Friedman Eric R, Butler Kenneth H
Emergency Medicine Residency, University of Maryland Medical Center, Baltimore, Maryland.
Department of Emergency Medicine, University of Maryland School of Medicine, Baltimore, Maryland.
J Emerg Med. 2018 Dec;55(6):e137-e139. doi: 10.1016/j.jemermed.2018.09.002. Epub 2018 Oct 2.
Compartment syndrome is often considered in patients with long-bone fractures and soft-tissue injuries, but is not as commonly associated with a period of unconsciousness.

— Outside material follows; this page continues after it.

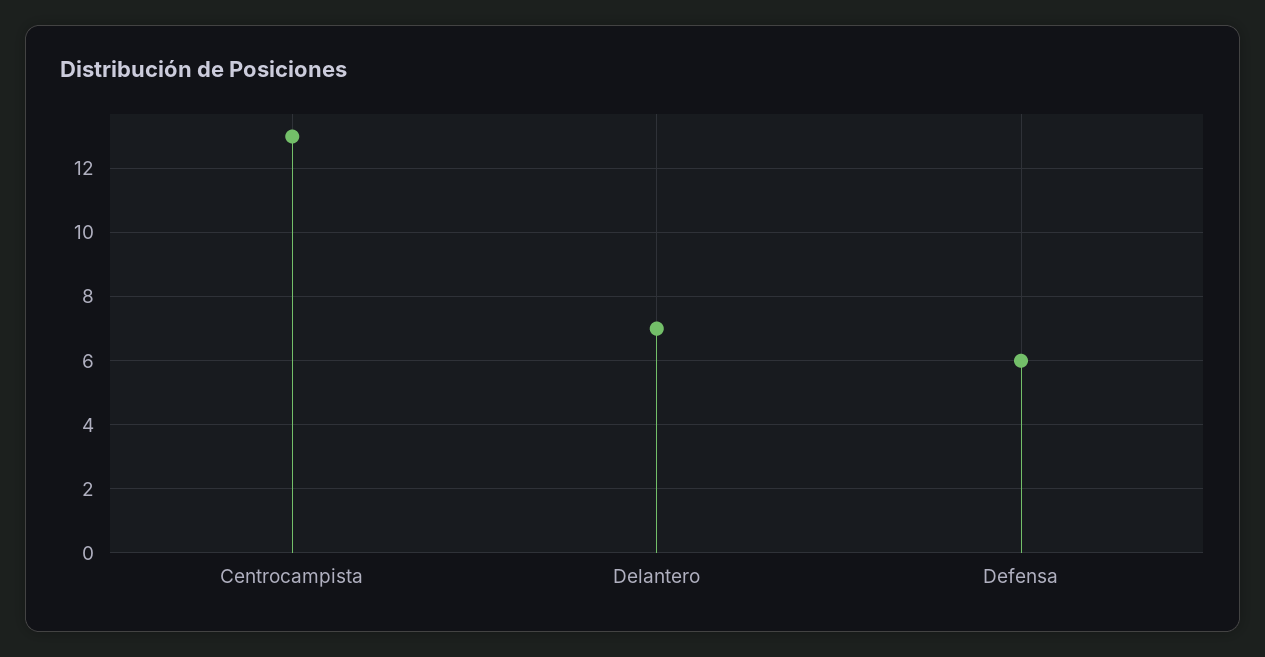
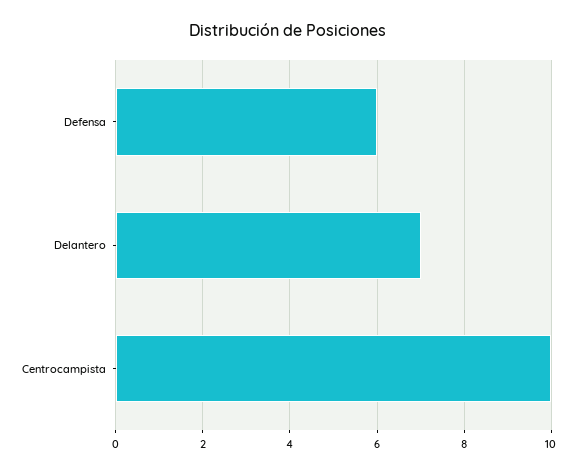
Centrocampista: 13 -> 10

A 65-year-old man was brought to our emergency department (ED) because he had lost consciousness for an unknown amount of time after snorting heroin. He had severe pain in his upper right arm. Physical examination revealed right arm edema, paresthesia, tenderness, and firmness to palpation. During the ED assessment, the patient began to experience pain in his right hip to a degree exceeding examination findings. We considered compartment syndrome affecting his upper arm as well as his gluteal muscles. The patient was taken to the operating room for fasciotomy. The triceps muscle was found to be bulging out of the compartment, demonstrating advanced compartment syndrome. A posterior approach to the hip allowed the gluteal sling and the fascia to be released, eliminating tension on the gluteus medius/minimus and gluteus maximus compartments. With physical therapy, the patient regained full flexion and extension in his arm at the elbow, partial extension of his wrist, and range of motion and strength in his hip. WHY SHOULD AN EMERGENCY PHYSICIAN BE AWARE OF THIS?: If not recognized, compartment syndrome can jeopardize limb and life. It should be considered in patients experiencing inordinate pain, especially if they were found unconscious at the incident scene. Pressure-induced ischemia can impair muscle function within hours. If it is not relieved with fasciotomy, the patient can sustain irreversible functional loss.
骨筋膜室综合征常被认为与长骨骨折和软组织损伤患者有关,但与一段昏迷期的关联并不常见。
一名65岁男性因吸食海洛因后昏迷了一段时间被送至我院急诊科。他右上臂剧痛。体格检查发现右臂水肿、感觉异常、压痛,触诊时有紧绷感。在急诊科评估期间,患者开始感到右髋部疼痛,程度超过检查所见。我们考虑骨筋膜室综合征影响了他的上臂以及臀肌。患者被送往手术室进行筋膜切开术。发现三头肌从骨筋膜室内膨出,显示为严重的骨筋膜室综合征。通过臀部后方入路松解了臀肌吊带和筋膜,解除了对臀中肌/臀小肌和臀大肌骨筋膜室的张力。经过物理治疗,患者的手臂在肘部恢复了完全屈伸,手腕部分伸展,髋部恢复了活动范围和力量。
急诊医生为何应知晓此事?:如果未被识别,骨筋膜室综合征会危及肢体和生命。对于经历剧痛的患者应予以考虑,尤其是那些在事故现场被发现昏迷的患者。压力诱导的缺血可在数小时内损害肌肉功能。如果不通过筋膜切开术解除压力,患者可能会遭受不可逆转的功能丧失。